Task requirements -> Retype every line of the records below word for word, leaving out the pictures.
Input for this task Start Marker
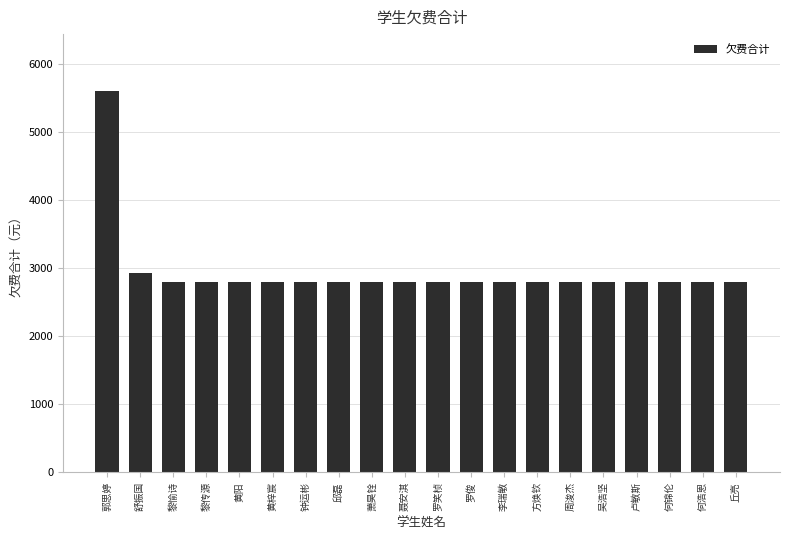

Is it true that the value at 萧昊铨 is 2800?

True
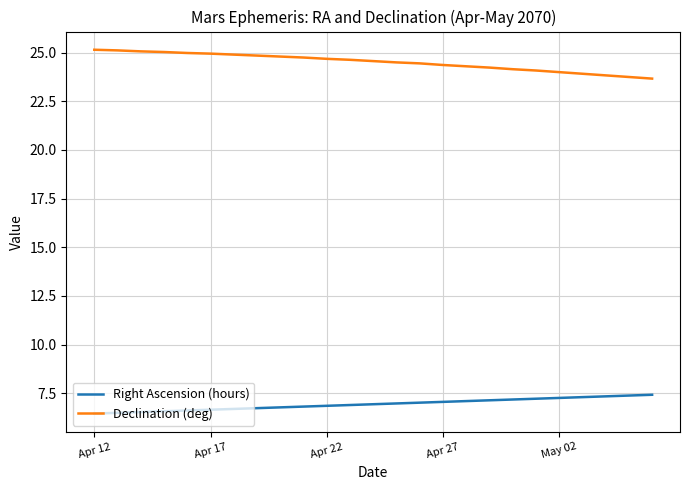

True or false: Declination (deg) and Right Ascension (hours) cross at least once.

False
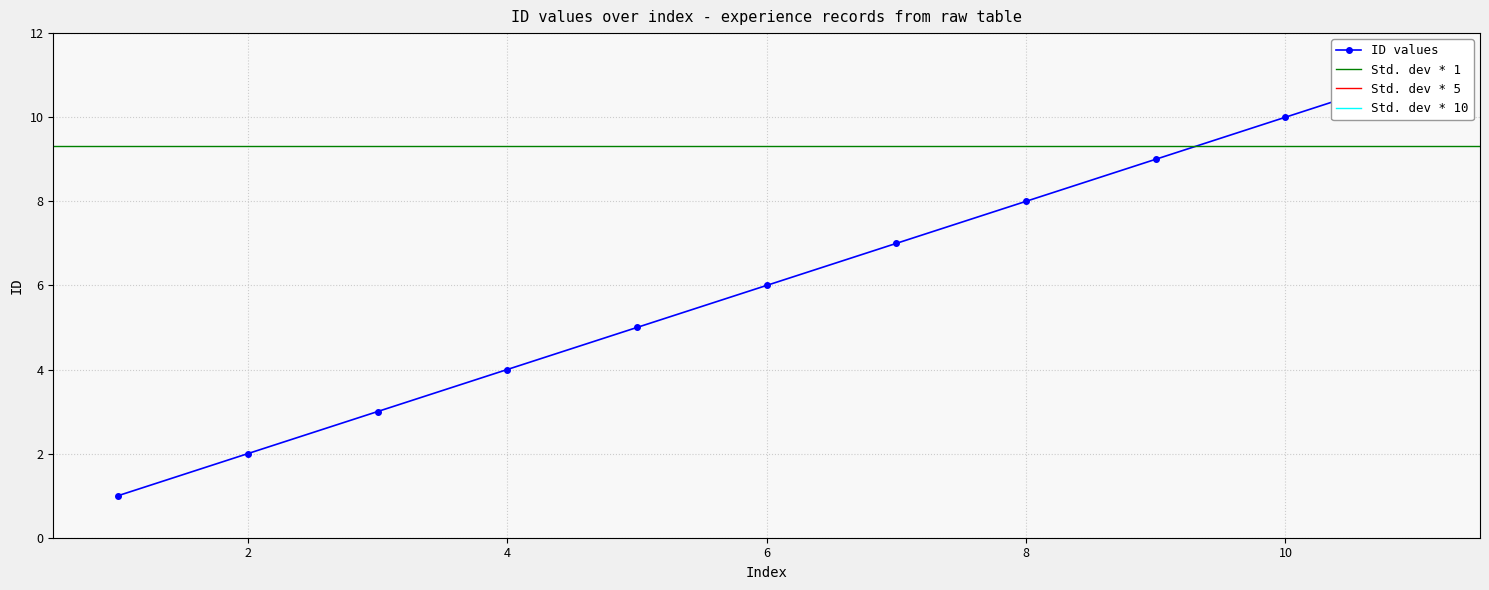

At which label does the data first exceed 6?

7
Input for this task End Marker
Output below ->
Is it true that the value at 萧昊铨 is 2800?

True

True or false: Declination (deg) and Right Ascension (hours) cross at least once.

False

At which label does the data first exceed 6?

7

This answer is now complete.